A few years ago, when the iPhone was just released, a mobile manufacturer client of mine stabbed at his brands logo on his phone and said "this is what keeps me up at night... what influence does this have? Does this mean anything to consumers?"
The iconic smartphone product to date has to be the iPhone, which for many defines the smartphone category.
iPhone advertising showcases the product beautifully, focusing on form and function throughout the ads. The clean and simple style of ad easily identifies the brand. And it is the product and its design that creates the brand desire. And this is at the heart of the advertising.
In the wake of such an iconic brand other smartphones have used different strategies to engage with consumers.
Blackberry advertising has sought to position the brand as a device for consumers as well as for business. And their advertising has focused on building lifestyle associations and demonstrating the unique functionality of BBM. It has also recently showcased new BB products that include touchscreen functionality as well.
Sony Ericsson have focused on functionality – communicating differentiating attributes and targeting different needs, e.g. the high spec camera phone, the gaming & video phone, the tiny but mighty Xperia (which had one of the best magazine inserts I have seen with the Xperia sized fold out included in Heat).
HTC is a great study in how product focused communications have subtlety transitioned into a brand focused strategy.
The initial HTC ads focused on the role of the handset in your life. But the Quietly Brilliant positioning is clever in encompassing both the fact that they are not the well established iconic brand leader, but their phones are appreciated for being a great product at a lower price point. They are also strongly associated with the Android platform – which is the fastest growing OS.
So what lessons can we learn?
If we layer on the phone advertising from retailers, network providers and content providers, we find ourselves in an extremely crowded category, with multiple brands.
So advertising from mobile manufacturer’s brands needs to stand out. It also needs to communicate differentiating form and function to ensure their products differentiate.
Technology brands that compete in the mass market have also needed traditionally to be relatively well established, to be trusted. However, the dual branding available around such a well established platform as Android, given the importance of apps in driving Smartphone purchase, allows less well known brands to grow rapidly.
The power of word of mouth and social media is also key in this market. How many of us asked friends / family (on social media or face to face) for their recommendation, or how good their phone was, before we went out and bought our last model?
Apple are wise to this and their product launches focus on PR and let news organisations and bloggers spread the initial message, with advertising launched at a slightly later date.
So brand vs. function – what is the ideal combination?
Well we have some great recent examples to fuel the debate further.

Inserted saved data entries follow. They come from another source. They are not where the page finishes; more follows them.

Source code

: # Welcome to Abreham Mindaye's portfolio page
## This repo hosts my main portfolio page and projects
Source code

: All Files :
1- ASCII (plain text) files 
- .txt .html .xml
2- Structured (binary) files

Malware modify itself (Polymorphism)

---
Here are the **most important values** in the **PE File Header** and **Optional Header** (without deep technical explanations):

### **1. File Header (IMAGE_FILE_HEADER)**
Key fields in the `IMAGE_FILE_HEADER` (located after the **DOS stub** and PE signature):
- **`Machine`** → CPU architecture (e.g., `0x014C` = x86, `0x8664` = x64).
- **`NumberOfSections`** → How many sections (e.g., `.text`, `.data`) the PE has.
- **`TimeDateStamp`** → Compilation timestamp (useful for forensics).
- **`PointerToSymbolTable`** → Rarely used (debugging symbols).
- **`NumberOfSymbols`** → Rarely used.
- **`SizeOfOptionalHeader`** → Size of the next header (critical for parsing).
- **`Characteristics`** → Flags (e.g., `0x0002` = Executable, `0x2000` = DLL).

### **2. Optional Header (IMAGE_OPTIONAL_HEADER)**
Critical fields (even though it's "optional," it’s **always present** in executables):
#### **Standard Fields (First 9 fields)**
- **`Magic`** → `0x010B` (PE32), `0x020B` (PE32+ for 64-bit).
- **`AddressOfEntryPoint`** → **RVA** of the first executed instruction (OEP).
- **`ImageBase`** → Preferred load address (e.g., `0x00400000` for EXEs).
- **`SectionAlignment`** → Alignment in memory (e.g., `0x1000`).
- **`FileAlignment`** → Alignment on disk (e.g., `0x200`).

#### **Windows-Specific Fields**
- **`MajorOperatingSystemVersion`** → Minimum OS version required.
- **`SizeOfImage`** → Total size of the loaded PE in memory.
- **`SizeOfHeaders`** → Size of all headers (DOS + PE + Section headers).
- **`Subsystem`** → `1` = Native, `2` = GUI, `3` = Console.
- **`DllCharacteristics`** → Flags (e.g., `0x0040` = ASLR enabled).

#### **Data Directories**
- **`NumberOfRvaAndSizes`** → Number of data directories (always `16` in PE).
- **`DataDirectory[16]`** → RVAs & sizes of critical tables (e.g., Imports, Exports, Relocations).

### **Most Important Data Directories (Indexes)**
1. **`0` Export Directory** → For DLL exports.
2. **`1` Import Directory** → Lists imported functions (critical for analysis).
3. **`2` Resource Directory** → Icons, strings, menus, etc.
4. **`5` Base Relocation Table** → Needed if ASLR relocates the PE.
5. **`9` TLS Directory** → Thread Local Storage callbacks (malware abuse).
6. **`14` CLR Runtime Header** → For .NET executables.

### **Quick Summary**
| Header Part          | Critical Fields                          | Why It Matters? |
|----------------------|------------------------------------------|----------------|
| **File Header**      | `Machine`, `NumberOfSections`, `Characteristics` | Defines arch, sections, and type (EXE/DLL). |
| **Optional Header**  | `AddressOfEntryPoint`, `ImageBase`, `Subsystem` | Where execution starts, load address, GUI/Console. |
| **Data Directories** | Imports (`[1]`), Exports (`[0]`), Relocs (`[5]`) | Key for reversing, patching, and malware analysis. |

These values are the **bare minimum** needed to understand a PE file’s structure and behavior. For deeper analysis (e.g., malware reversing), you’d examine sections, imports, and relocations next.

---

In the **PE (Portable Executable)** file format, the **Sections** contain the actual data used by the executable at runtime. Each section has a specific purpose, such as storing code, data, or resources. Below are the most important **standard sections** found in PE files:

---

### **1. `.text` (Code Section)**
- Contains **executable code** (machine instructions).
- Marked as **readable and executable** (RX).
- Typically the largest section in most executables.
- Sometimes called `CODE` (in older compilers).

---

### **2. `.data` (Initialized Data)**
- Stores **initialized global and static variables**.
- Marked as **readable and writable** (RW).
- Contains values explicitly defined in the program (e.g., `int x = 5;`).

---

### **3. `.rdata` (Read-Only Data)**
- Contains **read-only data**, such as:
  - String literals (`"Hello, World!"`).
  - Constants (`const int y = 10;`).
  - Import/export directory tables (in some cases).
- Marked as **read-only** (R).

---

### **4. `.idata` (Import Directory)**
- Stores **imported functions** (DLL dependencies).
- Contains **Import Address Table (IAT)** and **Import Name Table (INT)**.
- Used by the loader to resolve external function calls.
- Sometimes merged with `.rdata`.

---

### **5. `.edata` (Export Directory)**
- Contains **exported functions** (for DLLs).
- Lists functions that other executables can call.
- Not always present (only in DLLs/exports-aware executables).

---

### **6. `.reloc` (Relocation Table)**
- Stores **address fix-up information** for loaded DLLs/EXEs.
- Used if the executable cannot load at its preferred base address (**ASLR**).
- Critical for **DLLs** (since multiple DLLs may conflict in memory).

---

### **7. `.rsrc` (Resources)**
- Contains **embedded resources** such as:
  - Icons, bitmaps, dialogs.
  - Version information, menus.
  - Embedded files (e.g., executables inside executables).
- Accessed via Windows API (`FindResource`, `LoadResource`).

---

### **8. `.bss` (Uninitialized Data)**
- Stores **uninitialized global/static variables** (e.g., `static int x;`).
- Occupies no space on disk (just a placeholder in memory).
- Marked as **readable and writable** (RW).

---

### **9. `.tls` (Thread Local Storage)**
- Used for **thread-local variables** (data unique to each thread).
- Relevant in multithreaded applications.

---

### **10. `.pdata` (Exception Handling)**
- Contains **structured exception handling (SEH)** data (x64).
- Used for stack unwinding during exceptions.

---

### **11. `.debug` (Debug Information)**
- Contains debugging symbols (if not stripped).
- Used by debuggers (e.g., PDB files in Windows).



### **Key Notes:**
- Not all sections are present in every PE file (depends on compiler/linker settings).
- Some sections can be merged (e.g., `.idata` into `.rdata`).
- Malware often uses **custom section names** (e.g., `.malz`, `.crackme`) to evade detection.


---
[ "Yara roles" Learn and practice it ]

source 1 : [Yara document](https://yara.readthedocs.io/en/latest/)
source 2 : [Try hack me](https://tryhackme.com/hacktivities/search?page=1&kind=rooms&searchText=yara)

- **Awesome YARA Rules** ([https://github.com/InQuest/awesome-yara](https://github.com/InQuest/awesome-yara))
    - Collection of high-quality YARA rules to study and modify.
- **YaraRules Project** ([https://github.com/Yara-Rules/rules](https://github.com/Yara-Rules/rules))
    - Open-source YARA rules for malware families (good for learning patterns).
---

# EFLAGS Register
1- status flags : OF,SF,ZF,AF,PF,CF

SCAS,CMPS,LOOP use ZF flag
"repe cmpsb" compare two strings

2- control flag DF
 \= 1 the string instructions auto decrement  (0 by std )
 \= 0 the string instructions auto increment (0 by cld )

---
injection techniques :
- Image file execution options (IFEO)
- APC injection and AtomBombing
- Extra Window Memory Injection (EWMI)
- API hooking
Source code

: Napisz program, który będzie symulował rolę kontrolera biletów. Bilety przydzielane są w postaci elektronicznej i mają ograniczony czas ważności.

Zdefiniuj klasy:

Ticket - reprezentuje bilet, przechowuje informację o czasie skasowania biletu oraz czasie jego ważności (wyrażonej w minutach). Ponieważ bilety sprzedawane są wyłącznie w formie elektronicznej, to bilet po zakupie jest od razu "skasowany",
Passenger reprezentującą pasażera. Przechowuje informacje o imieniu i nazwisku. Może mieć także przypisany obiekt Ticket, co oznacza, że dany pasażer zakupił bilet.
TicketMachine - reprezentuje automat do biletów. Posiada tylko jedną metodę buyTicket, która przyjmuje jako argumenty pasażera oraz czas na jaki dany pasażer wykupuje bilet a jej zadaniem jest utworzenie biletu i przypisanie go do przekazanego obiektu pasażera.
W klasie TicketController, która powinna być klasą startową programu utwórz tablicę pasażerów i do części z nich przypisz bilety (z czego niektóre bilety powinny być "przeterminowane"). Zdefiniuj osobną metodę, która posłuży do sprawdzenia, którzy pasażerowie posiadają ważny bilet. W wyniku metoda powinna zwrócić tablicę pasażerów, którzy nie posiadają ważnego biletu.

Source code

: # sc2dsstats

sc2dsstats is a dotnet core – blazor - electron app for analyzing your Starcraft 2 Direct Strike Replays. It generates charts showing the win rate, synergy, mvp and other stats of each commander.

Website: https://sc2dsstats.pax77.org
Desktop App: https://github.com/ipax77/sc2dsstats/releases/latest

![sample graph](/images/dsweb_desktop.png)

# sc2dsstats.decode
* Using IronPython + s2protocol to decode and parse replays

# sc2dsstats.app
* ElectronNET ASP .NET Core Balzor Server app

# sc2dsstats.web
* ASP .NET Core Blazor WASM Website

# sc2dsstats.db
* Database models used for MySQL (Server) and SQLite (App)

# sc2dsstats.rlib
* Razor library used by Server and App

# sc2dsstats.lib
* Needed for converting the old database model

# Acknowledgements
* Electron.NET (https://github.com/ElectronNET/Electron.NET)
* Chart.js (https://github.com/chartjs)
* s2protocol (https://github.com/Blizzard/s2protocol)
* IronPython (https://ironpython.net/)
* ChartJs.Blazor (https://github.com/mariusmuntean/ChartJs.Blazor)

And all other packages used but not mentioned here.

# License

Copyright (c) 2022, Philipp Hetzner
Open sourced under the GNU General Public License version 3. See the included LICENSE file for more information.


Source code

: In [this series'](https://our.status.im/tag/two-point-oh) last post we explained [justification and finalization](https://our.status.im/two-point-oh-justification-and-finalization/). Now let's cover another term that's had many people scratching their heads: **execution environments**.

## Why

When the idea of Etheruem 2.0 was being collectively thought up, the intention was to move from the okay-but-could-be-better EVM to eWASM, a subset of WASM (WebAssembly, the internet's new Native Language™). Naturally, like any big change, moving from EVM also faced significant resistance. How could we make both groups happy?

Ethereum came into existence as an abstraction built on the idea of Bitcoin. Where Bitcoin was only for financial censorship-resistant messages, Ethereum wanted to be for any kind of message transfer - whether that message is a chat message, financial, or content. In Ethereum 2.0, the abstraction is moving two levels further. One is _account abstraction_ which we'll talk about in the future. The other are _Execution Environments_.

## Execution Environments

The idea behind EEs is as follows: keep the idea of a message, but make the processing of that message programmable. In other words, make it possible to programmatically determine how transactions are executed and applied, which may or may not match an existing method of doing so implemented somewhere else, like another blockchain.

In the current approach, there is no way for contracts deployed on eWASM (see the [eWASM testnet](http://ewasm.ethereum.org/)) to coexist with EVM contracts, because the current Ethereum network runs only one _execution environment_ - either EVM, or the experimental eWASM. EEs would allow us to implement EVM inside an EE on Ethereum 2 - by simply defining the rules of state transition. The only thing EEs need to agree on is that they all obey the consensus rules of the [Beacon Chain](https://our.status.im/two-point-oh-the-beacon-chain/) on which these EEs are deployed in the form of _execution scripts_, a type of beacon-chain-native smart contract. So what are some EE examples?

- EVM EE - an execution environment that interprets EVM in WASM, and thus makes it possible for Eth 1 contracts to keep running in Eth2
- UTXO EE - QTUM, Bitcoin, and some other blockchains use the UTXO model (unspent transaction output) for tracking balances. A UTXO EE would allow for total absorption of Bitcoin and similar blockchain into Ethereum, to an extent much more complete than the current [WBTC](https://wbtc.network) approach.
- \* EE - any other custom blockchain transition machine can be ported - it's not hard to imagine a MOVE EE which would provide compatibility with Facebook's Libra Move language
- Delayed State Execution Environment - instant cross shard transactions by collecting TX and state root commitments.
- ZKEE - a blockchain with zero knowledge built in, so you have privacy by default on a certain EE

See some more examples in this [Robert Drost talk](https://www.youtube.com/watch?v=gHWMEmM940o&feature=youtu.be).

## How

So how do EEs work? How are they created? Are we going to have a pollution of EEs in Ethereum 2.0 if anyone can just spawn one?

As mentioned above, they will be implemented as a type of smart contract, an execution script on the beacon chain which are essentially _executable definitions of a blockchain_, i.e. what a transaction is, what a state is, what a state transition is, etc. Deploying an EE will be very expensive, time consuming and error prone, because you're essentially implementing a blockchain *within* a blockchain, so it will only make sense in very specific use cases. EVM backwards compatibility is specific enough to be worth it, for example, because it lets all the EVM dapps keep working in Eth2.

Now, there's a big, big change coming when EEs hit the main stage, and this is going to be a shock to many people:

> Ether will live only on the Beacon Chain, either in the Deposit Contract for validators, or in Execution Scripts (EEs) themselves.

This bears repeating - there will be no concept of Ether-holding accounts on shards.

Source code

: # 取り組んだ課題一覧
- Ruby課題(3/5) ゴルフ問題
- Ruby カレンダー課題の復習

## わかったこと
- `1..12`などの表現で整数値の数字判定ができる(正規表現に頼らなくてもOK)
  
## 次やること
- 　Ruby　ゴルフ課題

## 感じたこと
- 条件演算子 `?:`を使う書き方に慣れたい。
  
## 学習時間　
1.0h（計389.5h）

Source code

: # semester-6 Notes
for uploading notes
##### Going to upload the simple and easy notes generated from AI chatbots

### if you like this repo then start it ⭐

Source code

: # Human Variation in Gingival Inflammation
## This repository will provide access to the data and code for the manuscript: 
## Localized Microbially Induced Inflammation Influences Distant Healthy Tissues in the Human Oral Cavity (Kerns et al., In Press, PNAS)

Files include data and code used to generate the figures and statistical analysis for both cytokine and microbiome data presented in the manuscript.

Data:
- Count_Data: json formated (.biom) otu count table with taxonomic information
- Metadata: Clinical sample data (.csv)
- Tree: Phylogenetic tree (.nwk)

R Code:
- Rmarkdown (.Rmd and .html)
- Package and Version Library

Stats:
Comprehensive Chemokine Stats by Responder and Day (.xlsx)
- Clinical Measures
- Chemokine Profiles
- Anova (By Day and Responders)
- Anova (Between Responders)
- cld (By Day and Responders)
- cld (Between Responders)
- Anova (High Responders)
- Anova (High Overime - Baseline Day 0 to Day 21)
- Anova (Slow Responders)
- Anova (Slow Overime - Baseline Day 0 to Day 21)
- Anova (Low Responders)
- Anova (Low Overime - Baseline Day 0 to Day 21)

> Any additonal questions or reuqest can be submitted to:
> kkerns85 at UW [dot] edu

The new Nokia Lumia TVC focuses on the big idea without referencing functionality. The new Samsung ad doing the rounds on social media is also very cleverly put together, but focuses on showcasing the product and takes on the iPhone too. The sales data will tell us which strategy wins out.
For me, the winner in the Smartphone brand wars for now has to be the Android OS itself. The little green man is an instantly identifiable icon, which creates trust and desire amongst users. Go Android!